In the case of this particular circuit:

V = IR
where V=9V, R=Fr(t)=2tΩ

Is R a constant, coefficient or variable? Why?

Is V a constant, coefficient or variable? Why?

What about I?

Michael

Hi Michael,

I was just trying to see if the person arguing a point could see the
difference between something that is arbitrarily defined and something
that is defined very specifically.

When it is *stated* that A,B,C, and D *are* constants (for an application)
there is no way around it...they have to be constants...because they
are defined that way beforehand. In other words, we know a certain
physical process and it can be defined very concisely only when A,
B,C, and D are contants. I could show examples but this should be clear.
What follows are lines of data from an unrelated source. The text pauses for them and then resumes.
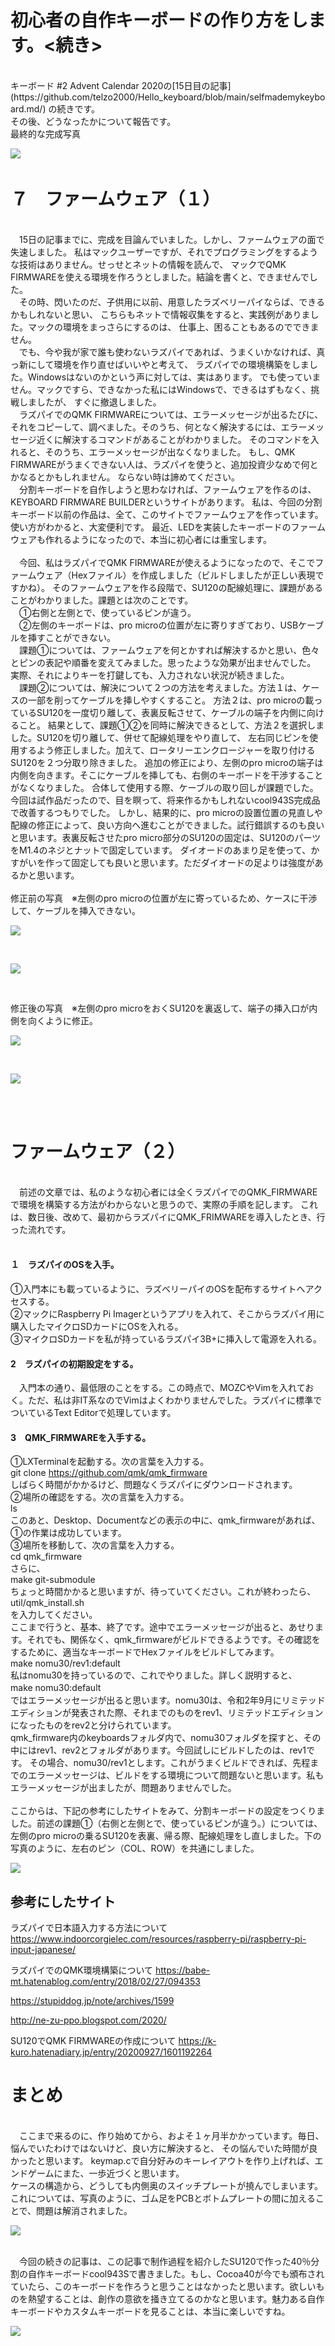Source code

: # 初心者の自作キーボードの作り方をします。<続き>
<br>
キーボード #2 Advent Calendar 2020の[15日目の記事](https://github.com/telzo2000/Hello_keyboard/blob/main/selfmademykeyboard.md/)
の続きです。<br>
その後、どうなったかについて報告です。
<br>
最終的な完成写真

![](img/IMG_3790.JPG)
　<br>

# ７　ファームウェア（１）

<br>
　15日の記事までに、完成を目論んでいました。しかし、ファームウェアの面で失速しました。
私はマックユーザーですが、それでプログラミングをするような技術はありません。せっせとネットの情報を読んで、
マックでQMK FIRMWAREを使える環境を作ろうとしました。結論を書くと、できませんでした。<br>
　その時、閃いたのだ、子供用に以前、用意したラズベリーパイならば、できるかもしれないと思い、
こちらもネットで情報収集をすると、実践例がありました。マックの環境をまっさらにするのは、
仕事上、困ることもあるのでできません。<br>
　でも、今や我が家で誰も使わないラズパイであれば、うまくいかなければ、真っ新にして環境を作り直せばいいやと考えて、
ラズパイでの環境構築をしました。Windowsはないのかという声に対しては、実はあります。
でも使っていません。マックですら、できなかった私にはWindowsで、できるはずもなく、挑戦しましたが、
すぐに撤退しました。<br>
　ラズパイでのQMK FIRMWAREについては、エラーメッセージが出るたびに、
それをコピーして、調べました。そのうち、何となく解決するには、エラーメッセージ近くに解決するコマンドがあることがわかりました。
そのコマンドを入れると、そのうち、エラーメッセージが出なくなりました。
もし、QMK FIRMWAREがうまくできない人は、ラズパイを使うと、追加投資少なめで何とかなるとかもしれません。
ならない時は諦めてください。<br>
　分割キーボードを自作しようと思わなければ、ファームウェアを作るのは、KEYBOARD  FIRMWARE BUILDERというサイトがあります。
私は、今回の分割キーボード以前の作品は、全て、このサイトでファームウェアを作っています。使い方がわかると、大変便利です。
最近、LEDを実装したキーボードのファームウェアも作れるようになったので、本当に初心者には重宝します。<br>
<br>
　今回、私はラズパイでQMK FIRMWAREが使えるようになったので、そこでファームウェア（Hexファイル）を作成しました（ビルドしましたが正しい表現ですかね）。
そのファームウェアを作る段階で、SU120の配線処理に、課題があることがわかりました。課題とは次のことです。<br>
　①右側と左側とで、使っているピンが違う。<br>
　②左側のキーボードは、pro microの位置が左に寄りすぎており、USBケーブルを挿すことができない。<br>
　課題①については、ファームウェアを何とかすれば解決するかと思い、色々とピンの表記や順番を変えてみました。思ったような効果が出ませんでした。
実際、それによりキーを打鍵しても、入力されない状況が続きました。<br>
　課題②については、解決について２つの方法を考えました。方法１は、ケースの一部を削ってケーブルを挿しやすくすること。
方法２は、pro microの載っているSU120を一度切り離して、表裏反転させて、ケーブルの端子を内側に向けること。
結果として、課題①②を同時に解決できるとして、方法２を選択しました。SU120を切り離して、併せて配線処理をやり直して、
左右同じピンを使用するよう修正しました。加えて、ロータリーエンクロージャーを取り付けるSU120を２つ分取り除きました。
追加の修正により、左側のpro microの端子は内側を向きます。そこにケーブルを挿しても、右側のキーボードを干渉することがなくなりました。
合体して使用する際、ケーブルの取り回しが課題でした。今回は試作品だったので、目を瞑って、将来作るかもしれないcool943S完成品で改善するつもりでした。
しかし、結果的に、pro microの設置位置の見直しや配線の修正によって、良い方向へ進むことができました。試行錯誤するのも良いと思います。表裏反転させたpro micro部分のSU120の固定は、SU120のパーツをM1.4のネジとナットで固定しています。
ダイオードのあまり足を使って、かすがいを作って固定しても良いと思います。ただダイオードの足よりは強度があるかと思います。<br>
<br>
修正前の写真　※左側のpro microの位置が左に寄っているため、ケースに干渉して、ケーブルを挿入できない。<br>

![](img/IMG_3712.JPG)  

<br>

![](img/IMG_0232.JPG)

<br>

修正後の写真　※左側のpro microをおくSU120を裏返して、端子の挿入口が内側を向くように修正。<br>

![](img/IMG_3746.JPG)

<br>

![](img/IMG_3748.JPG)

<br>
<br>

# ファームウェア（２）
<br>
　前述の文章では、私のような初心者には全くラズパイでのQMK_FIRMWAREで環境を構築する方法がわからないと思うので、実際の手順を記します。
これは、数日後、改めて、最初からラズパイにQMK_FRIMWAREを導入したとき、行った流れです。<br>
<br>

#### １　ラズパイのOSを入手。

①入門本にも載っているように、ラズベリーパイのOSを配布するサイトへアクセスする。<br>
②マックにRaspberry Pi Imagerというアプリを入れて、そこからラズパイ用に購入したマイクロSDカードにOSを入れる。<br>
③マイクロSDカードを私が持っているラズパイ3B+に挿入して電源を入れる。<br>

#### 2　ラズパイの初期設定をする。

　入門本の通り、最低限のことをする。この時点で、MOZCやVimを入れておく。ただ、私は非IT系なのでVimはよくわかりませんでした。ラズパイに標準でついているText Editorで処理しています。<br>

#### 3　QMK_FIRMWAREを入手する。

①LXTerminalを起動する。次の言葉を入力する。<br>
git clone https://github.com/qmk/qmk_firmware <br>
しばらく時間がかかるけど、問題なくラズパイにダウンロードされます。<br>
②場所の確認をする。次の言葉を入力する。<br>
ls <br>
このあと、Desktop、Documentなどの表示の中に、qmk_firmwareがあれば、①の作業は成功しています。<br>
③場所を移動して、次の言葉を入力する。<br>
cd qmk_firmware <br>
さらに、<br>
make git-submodule <br>
ちょっと時間かかると思いますが、待っていてください。これが終わったら、<br>
util/qmk_install.sh <br>
を入力してください。<br>
ここまで行うと、基本、終了です。途中でエラーメッセージが出ると、あせります。それでも、関係なく、qmk_firmwareがビルドできるようです。その確認をするために、適当なキーボードでHexファイルをビルドしてみます。<br>
make nomu30/rev1:default <br>
私はnomu30を持っているので、これでやりました。詳しく説明すると、<br>
make nomu30:default　<br>
ではエラーメッセージが出ると思います。nomu30は、令和2年9月にリミテッドエディションが発表された際、それまでのものをrev1、リミテッドエディションになったものをrev2と分けられています。<br>
qmk_firmware内のkeyboardsフォルダ内で、nomu30フォルダを探すと、その中にはrev1、rev2とフォルダがあります。今回試しにビルドしたのは、rev1です。
その場合、nomu30/rev1とします。これがうまくビルドできれば、先程までのエラーメッセージは、ビルドをする環境について問題ないと思います。私もエラーメッセージが出ましたが、問題ありませんでした。<br>
<br>
ここからは、下記の参考にしたサイトをみて、分割キーボードの設定をつくりました。前述の課題①（右側と左側とで、使っているピンが違う。）については、
左側のpro microの乗るSU120を表裏、帰る際、配線処理をし直しました。下の写真のように、左右のピン（COL、ROW）を共通にしました。<br>

![](img/IMG_3799.jpg)


## 参考にしたサイト
ラズパイで日本語入力する方法について
https://www.indoorcorgielec.com/resources/raspberry-pi/raspberry-pi-input-japanese/

ラズパイでのQMK環境構築について
https://babe-mt.hatenablog.com/entry/2018/02/27/094353

https://stupiddog.jp/note/archives/1599

http://ne-zu-ppo.blogspot.com/2020/

SU120でQMK FIRMWAREの作成について
https://k-kuro.hatenadiary.jp/entry/20200927/1601192264


# まとめ
<br>
　ここまで来るのに、作り始めてから、およそ１ヶ月半かかっています。毎日、悩んでいたわけではないけど、良い方に解決すると、
その悩んでいた時間が良かったと思います。
keymap.cで自分好みのキーレイアウトを作り上げれば、エンドゲームにまた、一歩近づくと思います。
<br>
ケースの構造から、どうしても内側奥のスイッチプレートが撓んでしまいます。これについては、写真のように、ゴム足をPCBとボトムプレートの間に加えることで、問題は解消されました。<br>

![](img/IMG_3800.JPG)

<br>
　今回の続きの記事は、この記事で制作過程を紹介したSU120で作った40％分割の自作キーボードcool943Sで書きました。もし、Cocoa40が今でも頒布されていたら、このキーボードを作ろうと思うことはなかったと思います。欲しいものを熱望することは、創作の意欲を掻き立てるのかなと思います。魅力ある自作キーボードやカスタムキーボードを見ることは、本当に楽しいですね。<br>

![](img/IMG_3761.jpg)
I think what is happening is that just because resistance is measured
in 'ohms' they think all resistance is somehow defined by Ohm's Law.
Ohm's Law is a very specific relationship between v and i, and without
R being constant there is no relationship to speak of.
For example, if we define:
y=x*r
we have an equation, but *just* an equation, but when we define:
y=x*R
we have defined a very specific relationship, not just an equation.
It's a relationship that links many many values of x and y together,
not just one single pair.

Lets take a quick look at another common equation...

v=v(0)*(1-e^(-a*t))

Now if we define a to be a constant, we have a nice equation that
tells us the way a regular capacitor charges, for example. If we
instead define a to be a variable, we loose that uniqueness. Now
we may choose to modify that to make 'a' a variable for some other
type of problem, but for our simple capacitor we have to make it
a constant or else the equation doesnt match up with the physical
phenomenon anymore.

This isnt about equations, it's about the physics of things where
the relationship already exists and we want to be able to describe
that relationship using mathematics.

It is important i guess that we dont take anyones word for it one way or
another, but at least the reader should try to understand why this is so.

Ask the question, "Why would R have to be constant in Ohm's Law",
and then seek to find out what could possibly make so many web sites
and so many professors all state R as a constant.

The key to understanding this is in the phrase "in direct proportion to",
that's why i started this thread talking about that unique relationship.